Input material section start
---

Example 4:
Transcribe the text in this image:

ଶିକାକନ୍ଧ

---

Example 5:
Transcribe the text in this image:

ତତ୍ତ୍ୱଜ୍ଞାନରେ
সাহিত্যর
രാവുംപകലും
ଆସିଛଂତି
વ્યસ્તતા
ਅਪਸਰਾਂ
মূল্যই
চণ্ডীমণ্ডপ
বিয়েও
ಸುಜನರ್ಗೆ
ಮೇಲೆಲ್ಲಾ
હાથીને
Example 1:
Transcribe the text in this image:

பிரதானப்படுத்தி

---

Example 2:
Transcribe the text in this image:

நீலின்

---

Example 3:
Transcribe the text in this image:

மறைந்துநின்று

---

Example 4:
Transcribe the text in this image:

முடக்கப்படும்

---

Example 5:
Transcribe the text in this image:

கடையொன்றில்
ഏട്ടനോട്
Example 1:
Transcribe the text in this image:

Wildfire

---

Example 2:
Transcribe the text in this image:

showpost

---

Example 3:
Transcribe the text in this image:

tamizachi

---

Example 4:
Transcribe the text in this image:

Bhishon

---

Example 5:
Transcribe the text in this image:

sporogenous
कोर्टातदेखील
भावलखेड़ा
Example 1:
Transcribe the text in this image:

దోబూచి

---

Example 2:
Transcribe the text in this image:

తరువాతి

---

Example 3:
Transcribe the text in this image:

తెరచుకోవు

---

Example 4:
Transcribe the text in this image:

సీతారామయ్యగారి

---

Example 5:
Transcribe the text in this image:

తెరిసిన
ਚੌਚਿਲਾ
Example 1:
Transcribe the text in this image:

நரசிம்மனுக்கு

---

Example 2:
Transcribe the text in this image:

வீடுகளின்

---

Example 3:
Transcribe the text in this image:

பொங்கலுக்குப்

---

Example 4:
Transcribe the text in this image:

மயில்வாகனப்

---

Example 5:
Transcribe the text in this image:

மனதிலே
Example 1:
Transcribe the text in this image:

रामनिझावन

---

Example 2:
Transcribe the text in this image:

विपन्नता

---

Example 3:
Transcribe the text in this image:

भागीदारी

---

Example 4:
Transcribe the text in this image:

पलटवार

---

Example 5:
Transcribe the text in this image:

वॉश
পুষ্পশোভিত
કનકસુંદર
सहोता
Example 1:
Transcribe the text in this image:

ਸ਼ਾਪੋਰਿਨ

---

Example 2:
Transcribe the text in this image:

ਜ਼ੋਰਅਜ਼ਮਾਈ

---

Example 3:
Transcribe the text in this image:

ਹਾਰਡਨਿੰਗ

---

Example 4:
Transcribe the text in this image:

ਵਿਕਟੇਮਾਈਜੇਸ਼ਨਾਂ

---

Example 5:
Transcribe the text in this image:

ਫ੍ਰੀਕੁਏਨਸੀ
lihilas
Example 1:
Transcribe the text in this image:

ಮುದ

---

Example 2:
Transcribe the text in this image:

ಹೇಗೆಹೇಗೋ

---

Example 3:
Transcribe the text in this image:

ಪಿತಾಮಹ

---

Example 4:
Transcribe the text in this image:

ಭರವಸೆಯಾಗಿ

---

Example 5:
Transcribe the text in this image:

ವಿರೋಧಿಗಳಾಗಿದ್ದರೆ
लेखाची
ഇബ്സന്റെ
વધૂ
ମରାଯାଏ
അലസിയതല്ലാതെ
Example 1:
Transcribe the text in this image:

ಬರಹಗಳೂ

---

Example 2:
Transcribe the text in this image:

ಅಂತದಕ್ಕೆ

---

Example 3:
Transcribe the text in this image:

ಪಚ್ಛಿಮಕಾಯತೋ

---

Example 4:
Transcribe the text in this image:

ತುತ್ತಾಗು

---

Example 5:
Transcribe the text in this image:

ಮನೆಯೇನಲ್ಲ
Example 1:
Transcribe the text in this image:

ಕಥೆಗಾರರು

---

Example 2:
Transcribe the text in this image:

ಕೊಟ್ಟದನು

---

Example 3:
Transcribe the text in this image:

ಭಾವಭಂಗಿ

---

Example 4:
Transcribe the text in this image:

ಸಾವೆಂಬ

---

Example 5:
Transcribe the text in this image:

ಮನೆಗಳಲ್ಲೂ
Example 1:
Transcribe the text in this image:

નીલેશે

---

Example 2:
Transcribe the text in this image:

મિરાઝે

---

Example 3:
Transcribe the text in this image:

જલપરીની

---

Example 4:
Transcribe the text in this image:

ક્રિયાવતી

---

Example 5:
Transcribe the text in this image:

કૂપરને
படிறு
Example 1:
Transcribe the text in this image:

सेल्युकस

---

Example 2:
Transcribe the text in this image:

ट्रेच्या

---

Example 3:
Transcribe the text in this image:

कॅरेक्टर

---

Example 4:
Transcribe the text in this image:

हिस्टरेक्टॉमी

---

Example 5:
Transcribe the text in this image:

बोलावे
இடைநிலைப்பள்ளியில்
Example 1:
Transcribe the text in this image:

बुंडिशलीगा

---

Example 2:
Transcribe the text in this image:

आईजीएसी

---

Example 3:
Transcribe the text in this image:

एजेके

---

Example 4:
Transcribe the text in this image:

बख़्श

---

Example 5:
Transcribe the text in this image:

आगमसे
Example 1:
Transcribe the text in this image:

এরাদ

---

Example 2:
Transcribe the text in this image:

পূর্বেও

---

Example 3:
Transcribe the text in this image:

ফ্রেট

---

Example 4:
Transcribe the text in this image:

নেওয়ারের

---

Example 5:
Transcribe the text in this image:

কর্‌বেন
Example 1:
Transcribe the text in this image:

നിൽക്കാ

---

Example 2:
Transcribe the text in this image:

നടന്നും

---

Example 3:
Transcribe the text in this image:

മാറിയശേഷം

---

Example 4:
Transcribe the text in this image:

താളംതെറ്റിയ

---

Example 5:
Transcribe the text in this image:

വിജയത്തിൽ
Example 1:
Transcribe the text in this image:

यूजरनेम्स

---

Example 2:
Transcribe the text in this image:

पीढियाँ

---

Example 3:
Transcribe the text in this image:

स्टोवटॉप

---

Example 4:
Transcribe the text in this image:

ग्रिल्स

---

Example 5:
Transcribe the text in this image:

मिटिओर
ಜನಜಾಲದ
Input material section end
• _Problem_
All of the entries above need to be reproduced verbatim.

• _Expected output_
---

Example 4:
Transcribe the text in this image:

ଶିକାକନ୍ଧ

---

Example 5:
Transcribe the text in this image:

ତତ୍ତ୍ୱଜ୍ଞାନରେ
সাহিত্যর
രാവുംപകലും
ଆସିଛଂତି
વ્યસ્તતા
ਅਪਸਰਾਂ
মূল্যই
চণ্ডীমণ্ডপ
বিয়েও
ಸುಜನರ್ಗೆ
ಮೇಲೆಲ್ಲಾ
હાથીને
Example 1:
Transcribe the text in this image:

பிரதானப்படுத்தி

---

Example 2:
Transcribe the text in this image:

நீலின்

---

Example 3:
Transcribe the text in this image:

மறைந்துநின்று

---

Example 4:
Transcribe the text in this image:

முடக்கப்படும்

---

Example 5:
Transcribe the text in this image:

கடையொன்றில்
ഏട്ടനോട്
Example 1:
Transcribe the text in this image:

Wildfire

---

Example 2:
Transcribe the text in this image:

showpost

---

Example 3:
Transcribe the text in this image:

tamizachi

---

Example 4:
Transcribe the text in this image:

Bhishon

---

Example 5:
Transcribe the text in this image:

sporogenous
कोर्टातदेखील
भावलखेड़ा
Example 1:
Transcribe the text in this image:

దోబూచి

---

Example 2:
Transcribe the text in this image:

తరువాతి

---

Example 3:
Transcribe the text in this image:

తెరచుకోవు

---

Example 4:
Transcribe the text in this image:

సీతారామయ్యగారి

---

Example 5:
Transcribe the text in this image:

తెరిసిన
ਚੌਚਿਲਾ
Example 1:
Transcribe the text in this image:

நரசிம்மனுக்கு

---

Example 2:
Transcribe the text in this image:

வீடுகளின்

---

Example 3:
Transcribe the text in this image:

பொங்கலுக்குப்

---

Example 4:
Transcribe the text in this image:

மயில்வாகனப்

---

Example 5:
Transcribe the text in this image:

மனதிலே
Example 1:
Transcribe the text in this image:

रामनिझावन

---

Example 2:
Transcribe the text in this image:

विपन्नता

---

Example 3:
Transcribe the text in this image:

भागीदारी

---

Example 4:
Transcribe the text in this image:

पलटवार

---

Example 5:
Transcribe the text in this image:

वॉश
পুষ্পশোভিত
કનકસુંદર
सहोता
Example 1:
Transcribe the text in this image:

ਸ਼ਾਪੋਰਿਨ

---

Example 2:
Transcribe the text in this image:

ਜ਼ੋਰਅਜ਼ਮਾਈ

---

Example 3:
Transcribe the text in this image:

ਹਾਰਡਨਿੰਗ

---

Example 4:
Transcribe the text in this image:

ਵਿਕਟੇਮਾਈਜੇਸ਼ਨਾਂ

---

Example 5:
Transcribe the text in this image:

ਫ੍ਰੀਕੁਏਨਸੀ
lihilas
Example 1:
Transcribe the text in this image:

ಮುದ

---

Example 2:
Transcribe the text in this image:

ಹೇಗೆಹೇಗೋ

---

Example 3:
Transcribe the text in this image:

ಪಿತಾಮಹ

---

Example 4:
Transcribe the text in this image:

ಭರವಸೆಯಾಗಿ

---

Example 5:
Transcribe the text in this image:

ವಿರೋಧಿಗಳಾಗಿದ್ದರೆ
लेखाची
ഇബ്സന്റെ
વધૂ
ମରାଯାଏ
അലസിയതല്ലാതെ
Example 1:
Transcribe the text in this image:

ಬರಹಗಳೂ

---

Example 2:
Transcribe the text in this image:

ಅಂತದಕ್ಕೆ

---

Example 3:
Transcribe the text in this image:

ಪಚ್ಛಿಮಕಾಯತೋ

---

Example 4:
Transcribe the text in this image:

ತುತ್ತಾಗು

---

Example 5:
Transcribe the text in this image:

ಮನೆಯೇನಲ್ಲ
Example 1:
Transcribe the text in this image:

ಕಥೆಗಾರರು

---

Example 2:
Transcribe the text in this image:

ಕೊಟ್ಟದನು

---

Example 3:
Transcribe the text in this image:

ಭಾವಭಂಗಿ

---

Example 4:
Transcribe the text in this image:

ಸಾವೆಂಬ

---

Example 5:
Transcribe the text in this image:

ಮನೆಗಳಲ್ಲೂ
Example 1:
Transcribe the text in this image:

નીલેશે

---

Example 2:
Transcribe the text in this image:

મિરાઝે

---

Example 3:
Transcribe the text in this image:

જલપરીની

---

Example 4:
Transcribe the text in this image:

ક્રિયાવતી

---

Example 5:
Transcribe the text in this image:

કૂપરને
படிறு
Example 1:
Transcribe the text in this image:

सेल्युकस

---

Example 2:
Transcribe the text in this image:

ट्रेच्या

---

Example 3:
Transcribe the text in this image:

कॅरेक्टर

---

Example 4:
Transcribe the text in this image:

हिस्टरेक्टॉमी

---

Example 5:
Transcribe the text in this image:

बोलावे
இடைநிலைப்பள்ளியில்
Example 1:
Transcribe the text in this image:

बुंडिशलीगा

---

Example 2:
Transcribe the text in this image:

आईजीएसी

---

Example 3:
Transcribe the text in this image:

एजेके

---

Example 4:
Transcribe the text in this image:

बख़्श

---

Example 5:
Transcribe the text in this image:

आगमसे
Example 1:
Transcribe the text in this image:

এরাদ

---

Example 2:
Transcribe the text in this image:

পূর্বেও

---

Example 3:
Transcribe the text in this image:

ফ্রেট

---

Example 4:
Transcribe the text in this image:

নেওয়ারের

---

Example 5:
Transcribe the text in this image:

কর্‌বেন
Example 1:
Transcribe the text in this image:

നിൽക്കാ

---

Example 2:
Transcribe the text in this image:

നടന്നും

---

Example 3:
Transcribe the text in this image:

മാറിയശേഷം

---

Example 4:
Transcribe the text in this image:

താളംതെറ്റിയ

---

Example 5:
Transcribe the text in this image:

വിജയത്തിൽ
Example 1:
Transcribe the text in this image:

यूजरनेम्स

---

Example 2:
Transcribe the text in this image:

पीढियाँ

---

Example 3:
Transcribe the text in this image:

स्टोवटॉप

---

Example 4:
Transcribe the text in this image:

ग्रिल्स

---

Example 5:
Transcribe the text in this image:

मिटिओर
ಜನಜಾಲದ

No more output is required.